→ YOUR INSTRUCTIONS
Please give the number of lines in the material below that contain "moment", and provide nothing besides that number.

→ DATA EXCERPTS
◆ ◆ ◆ ◆ ◆

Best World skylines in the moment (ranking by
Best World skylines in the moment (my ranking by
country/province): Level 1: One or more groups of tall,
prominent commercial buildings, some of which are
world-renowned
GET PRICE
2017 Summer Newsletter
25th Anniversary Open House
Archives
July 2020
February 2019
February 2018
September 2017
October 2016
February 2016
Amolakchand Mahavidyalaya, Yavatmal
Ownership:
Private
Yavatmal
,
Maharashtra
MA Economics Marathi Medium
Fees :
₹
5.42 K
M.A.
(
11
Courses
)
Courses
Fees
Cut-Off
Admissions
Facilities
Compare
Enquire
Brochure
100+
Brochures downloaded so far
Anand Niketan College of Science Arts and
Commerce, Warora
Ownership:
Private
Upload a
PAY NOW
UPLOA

◆ ◆ ◆ ◆ ◆

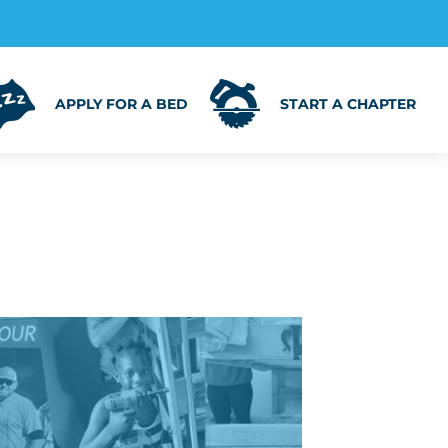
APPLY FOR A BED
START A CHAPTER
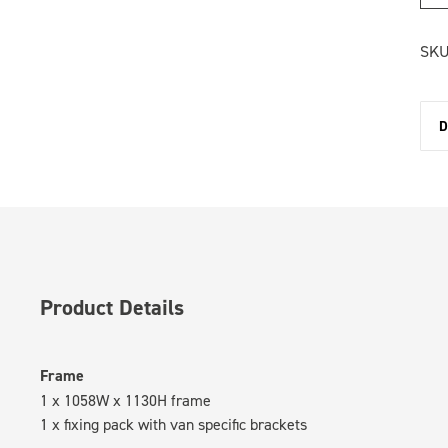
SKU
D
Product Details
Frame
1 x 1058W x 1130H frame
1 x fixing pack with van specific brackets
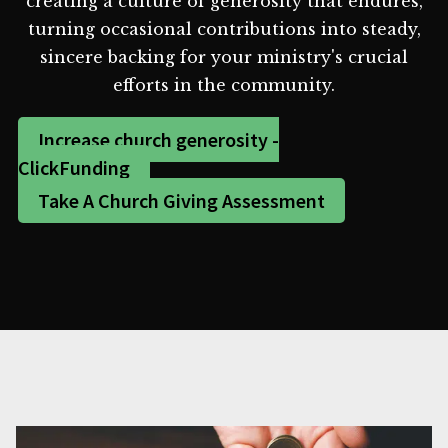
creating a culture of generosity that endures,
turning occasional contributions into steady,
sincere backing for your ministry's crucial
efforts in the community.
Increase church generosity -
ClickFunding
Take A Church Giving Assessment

◆ ◆ ◆ ◆ ◆

→ RESULT BELOW
2